Não chegaram a comprar aquele veículo em específico, mas começaram uma busca intensiva por um modelo semelhante, mas ligeiramente maior — uma “caracunda”, como lhe chamavam os donos dos stands de automóveis em Maputo. “O primeiro passo foi procurar o carro fisicamente. Sabíamos que queríamos uma Toyota, mas mais alta para fazer a parte da caravana. Quando começámos a perguntar aos donos paquistaneses se eles tinham o modelo que procurávamos, todos encolhiam os ombros (a imitar um corcunda) e diziam que era uma caracunda”, recordam.

Depois de percorreram praticamente todos os stands de automóveis usados em Maputo, perceberam que as carrinhas ou eram todos muito caras, ou estavam em péssimas condições. Por isso, em agosto de 2021, decidiram arriscar e comprá-la online. Como veio do Japão, demorou cerca de três meses até chegar. E, assim que a viram com os próprios olhos, batizaram-na de Caracunda. 

O que não sabiam era que tinham comprado uma carrinha adaptada ao transporte de pessoas com mobilidade reduzida. Tinha bancos atrás e um elevador para cadeiras de rodas, o que foi uma surpresa agradável para as pessoas da comunidade. “Nunca tinham visto um elevador assim. Um amigo nosso até disse ao filho para a experimentar e fingir que estava a subir para um avião. Foi uma experiência gira”, contam.

Quando decidiram regressar a Portugal, começaram a colocar algum dinheiro de parte, avisaram as entidades empregadoras que se iam despedir e começaram a transformar a Toyota Hiace de 2003 numa autocaravana. “Não é um carro muito rápido, mas já tínhamos em mente que queríamos fazer algumas alterações porque nem todas as estradas são boas. Queríamos pôr pneus mais altos, ajustar as molas, pusemos uma grade em cima para termos mais espaço e fizemos algumas adaptações ao motor para que não aquecesse tanto”, explica. Basicamente, transformaram-no “num carro mais africano”.

A viagem começou oficialmente em julho do ano passado, quando colocaram todos os pertences dentro da carrinha e saíram da província onde viviam. “Começámos a andar com o carro inacabado e, à medida que fomos parando em casa de amigos, fomos acabando o que faltava até ficar pronta”, recordam. Ainda assim, já viveram umas peripécias engraçadas, como quando a autocaravana decidiu “morrer” mesmo ao pé de um lago com hipopótamos. “Estávamos numa reserva de Maputo e a carrinha aqueceu. Entretanto, resolvemos a situação e pensávamos que estava tudo bem, mas quando paramos perto dos hipopótamos para tirar umas fotografias, nunca mais se ligou. E ficamos ali parado durante umas horas à espera do reboque.” 

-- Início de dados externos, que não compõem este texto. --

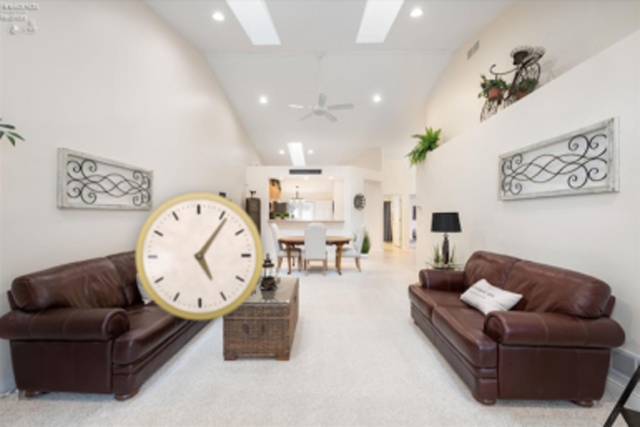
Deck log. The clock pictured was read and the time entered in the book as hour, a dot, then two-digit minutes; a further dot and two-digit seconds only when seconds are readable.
5.06
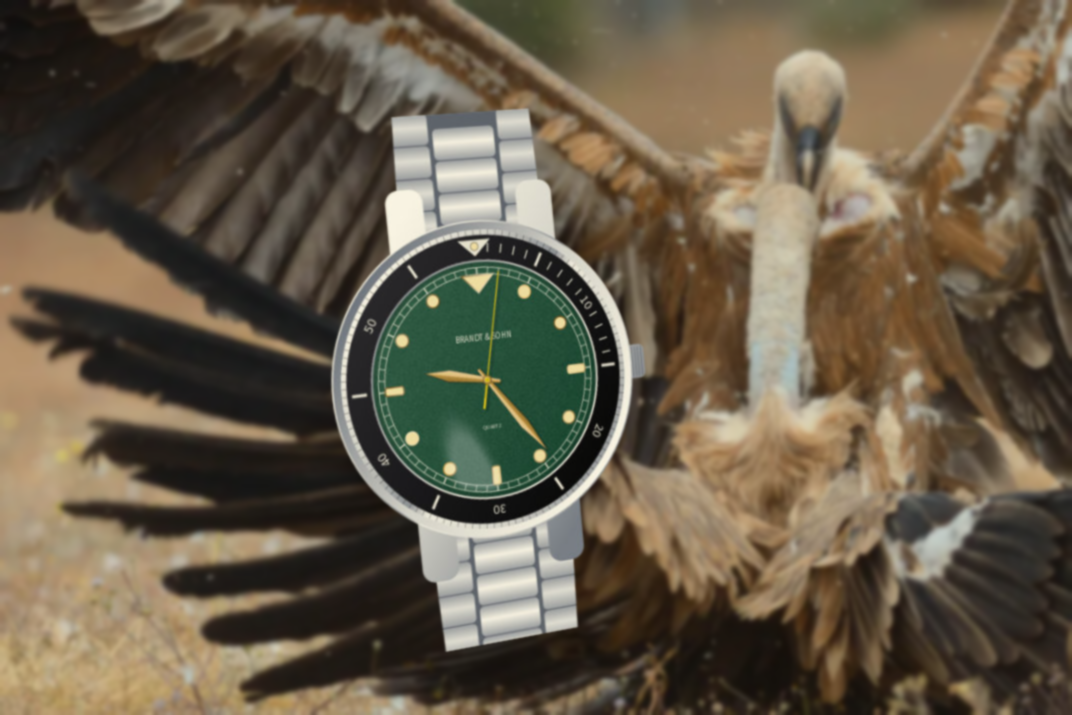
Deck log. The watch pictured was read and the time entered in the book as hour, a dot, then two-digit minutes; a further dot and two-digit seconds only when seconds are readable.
9.24.02
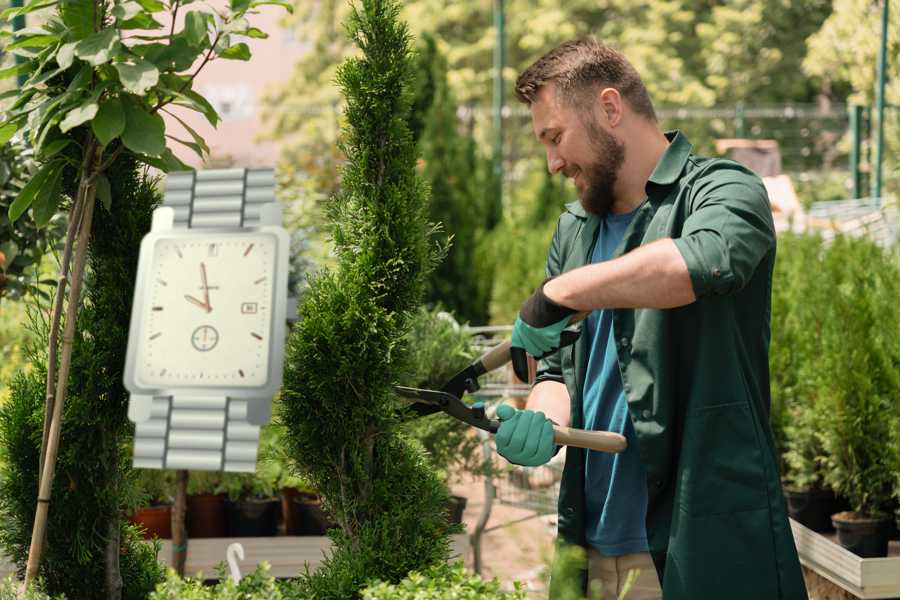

Uma dos aspetos mais gratificantes da aventura tem sido a partilha da carrinha com pessoas que nunca tinham visto nada assim. “É a primeira vez que estão a ver um carro que também é uma casa. Quando percebemos que alguém está muito curioso, por norma, deixamos que suba cá para cima. Tem sido muito giro ver as reações das pessoas e esta interação também faz parte da viagem”, sublinha o casal.

E para partilharem a viagem de Moçambique a Portugal com quem não se irá cruzar com a carrinha, o casal criou a página de Instagram “De Chapa em Chapa”, com o objetivo de mostrarem tudo aquilo que rara,ento encontramos na Internet sobre África. Há precisamente uma semana, lançaram também o canal de Youtube, onde vão mostrar os melhores momentos desta aventura pelo continente africano.

O nome que deram à viagem, De Chapa em Chapa, simboliza o próprio veículo de transporte de passageiros e a “chapa” da fotografia. “Ouve-se falar muito da fome, da pobreza e das guerras em África. Apesar de tudo isso existir, não é a única realidade e queremos mostrar o lado mais bonito do continente. Não temos condições de mostrar o lado chique e mais exótico, porque não podemos gastar milhares de euros por noite, mas vamos mostrar a nossa simplicidade, uma coisa que nos é muito característica”, referem.

Apesar de não terem nenhum plano fixo, esperam passar o próximo Natal junto da família, já em Portugal. Até lá, querem conhecer novos países, pessoas, culturas e histórias, e partilhar tudo nas redes sociais. Por enquanto, já passaram pela África do Sul e pelo Malawi. Neste momento, encontram-se na Tanzânia.